De bewoners van de tijdelijke woonwagenlocatie aan de Meteorenweg waren al eerder op 18 januari 2018 in het gelijk gesteld door het College voor de Rechten van de Mens. Zowel de gemeente Waddinxveen als de woningcorporatie Woonpartners Midden-Holland werden wegens discriminatie veroordeeld. Het College was het eens met de bewoners, dat een woonwagenwoning van steen, die direct met de grond verbonden is en niet verplaatsbaar is, niet aansluit bij hun cultuur en niet gelijk is te stellen met een woonwagen.
Zie bericht: https://www.mensenrechten.nl/nl/oordeel/2018-9
De uitspraak van de kantonrechter kunt u hieronder downloaden:
Waddinxveen Woonwagenwoningen Niet Gelijk Aan Woonwagens ECLI NL RBDHA 2019 76Woningcorporatie Woonpartners Midden-Holland gaat niet in beroep.

▸ Aangeleverde gegevens:
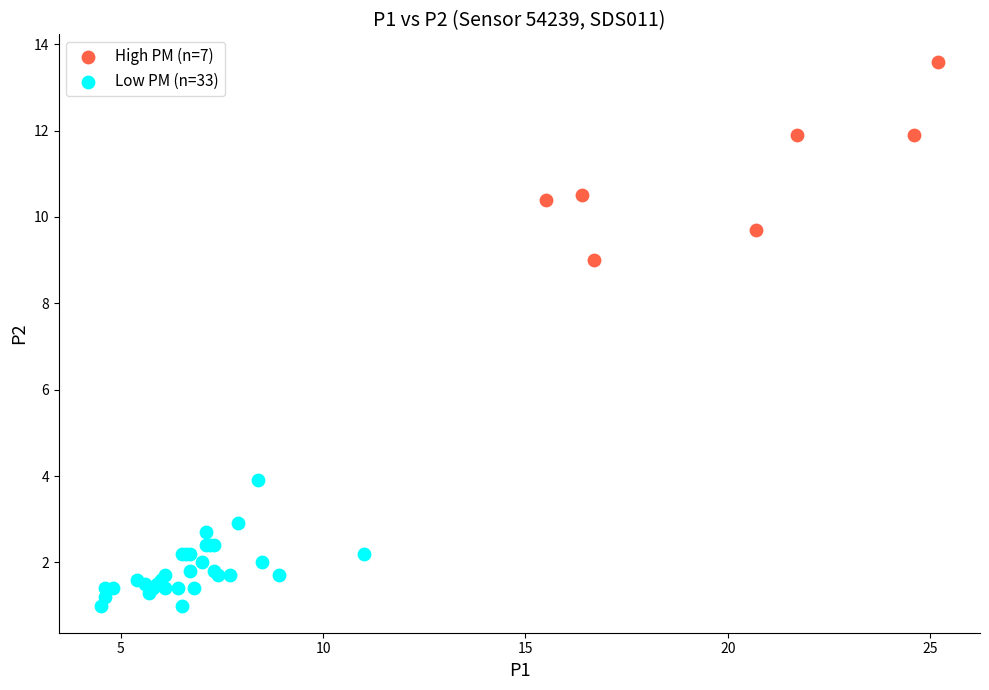

Which series contains the highest Y value?

High PM (n=7)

▸ Uit te voeren opdrachten:
**A)** Herschrijf het tekstfragment over de woonwagenlocatie in Waddinxveen en vervang daarbij "bewoners" door "inwoners". Begin bij de woorden "De bewoners van" en stop na "met een woonwagen.".
**B)** Schrijf het tekstfragment over de woonwagenlocatie in Waddinxveen verder, te beginnen na de laatste zin die erin staat.

▸ Oefenresultaten:
**A)**
De inwoners van de tijdelijke woonwagenlocatie aan de Meteorenweg waren al eerder op 18 januari 2018 in het gelijk gesteld door het College voor de Rechten van de Mens. Zowel de gemeente Waddinxveen als de woningcorporatie Woonpartners Midden-Holland werden wegens discriminatie veroordeeld. Het College was het eens met de inwoners, dat een woonwagenwoning van steen, die direct met de grond verbonden is en niet verplaatsbaar is, niet aansluit bij hun cultuur en niet gelijk is te stellen met een woonwagen.

**B)**
31 januari 2019. De woningcorporatie gaat niet in beroep tegen de uitspraak van de kantonrechter. De bewoners mogen voorlopig blijven wonen in hun woonwagens. De huurovereenkomsten blijven intact. Nu er een duidelijke uitspraak ligt wordt gewerkt aan een alternatieve oplossing voor de situatie aan de Meteorenweg. Woonpartners laat weten de bewoners te willen betrekken bij de uitwerking van een definitieve en passende oplossing waarin het kunnen wonen in een woonwagen wordt gerespecteerd.
Commentaar
Door deze uitspraak van de Rechtbank in Gouda , is nu ook in het Nederlands rechtssysteem vastgelegd dat in het volkshuisvestingsbeleid woonwagenbewoners aanspraak kunnen maken op de woonwagen als specifiek bij hen behorende woonvorm.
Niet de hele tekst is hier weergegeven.